When the Yorkton Terriers were honoured with a parade Friday for their Royal Bank Cup win, one Terrier was not like the others.
As the parade made its way down Broadway Street, ending at the Western Financial City Centre Park, only Derek Falloon wore the team’s black jersey, his teammates all in white.
The reason, Falloon, now a local hero for scoring the overtime winner in the RBC final, had both his white, game worn jersey, and the stick he used to score the goal collected for the Hockey Hall of Fame in Toronto.
The request for the gear came as a complete surprise he said during the team’s awards banquet Friday evening at the Nexera Flexihall.
“On the ice a Hockey Canada representative said ‘we need your stick for the Hall of Fame’,” said Falloon, adding in the excitement of the moment he agreed without giving it a lot of thought.
“After he (the rep) came into the room and asked to have the jersey (it made sense).”
Falloon said he was at first a bit apprehensive.
“I didn’t know what hall of fame it was for,” he said, but once he learned it was the Hockey Hall of Fame, he was glad he had agreed.
“It’s an honour to have them in the Hockey Hall of Fame. It’s a great feeling,” he said.
Falloon said the magnitude of what he did, and how he will be remembered locally, was starting to sink in.
“The way people have been congratulating me has just been awesome,” he said.

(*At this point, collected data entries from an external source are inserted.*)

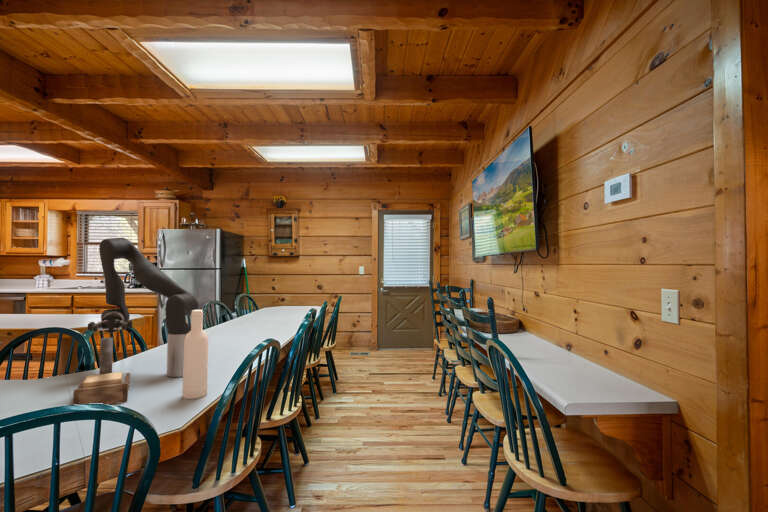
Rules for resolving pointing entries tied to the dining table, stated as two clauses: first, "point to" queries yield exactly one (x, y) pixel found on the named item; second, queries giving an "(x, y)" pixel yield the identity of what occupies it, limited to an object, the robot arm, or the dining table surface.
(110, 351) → the wooden block with post
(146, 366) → the dining table surface
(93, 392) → the bay
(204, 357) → the bottle
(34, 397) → the dining table surface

But Falloon said he is trying to keep the goal in perspective.
“I try not to think about it as a personal thing. I look at it as more of a team thing,” he said. “It was team effort.”
The goal might well be Falloon’s last, at least in terms of competitive hockey.
Having dealt with concussions, Falloon said any thoughts of playing college, or pro, are tempered with what the impact on his health might be.
“It’s a tough situation,” he said, but added since the injuries deal with his head, he is leaning toward leaving the game behind.
As it was injuries kept him out of most of the Western Canada Cup action in Dauphin, which Falloon said was not easy since it was played in his native province where family and friends could have watched.
“I really wanted to play. It wasn’t easy for me,” he said. “It was tough watching the guys play. It’s actually almost more nerve wracking watching than playing.”
But in retrospect Falloon said he is glad the team kept him out of action in Dauphin allowing him time to be ready for the RBC, and his moment of heroics.
Falloon said if he doesn’t play hockey in the future he will leave the game “satisfied” having been a big part in the Terriers first national crown.
And he’ll be happy going back to the family farm near Russell, MB.
“I’m already involved,” he said, adding he has some land that he will be seeding for the third time already.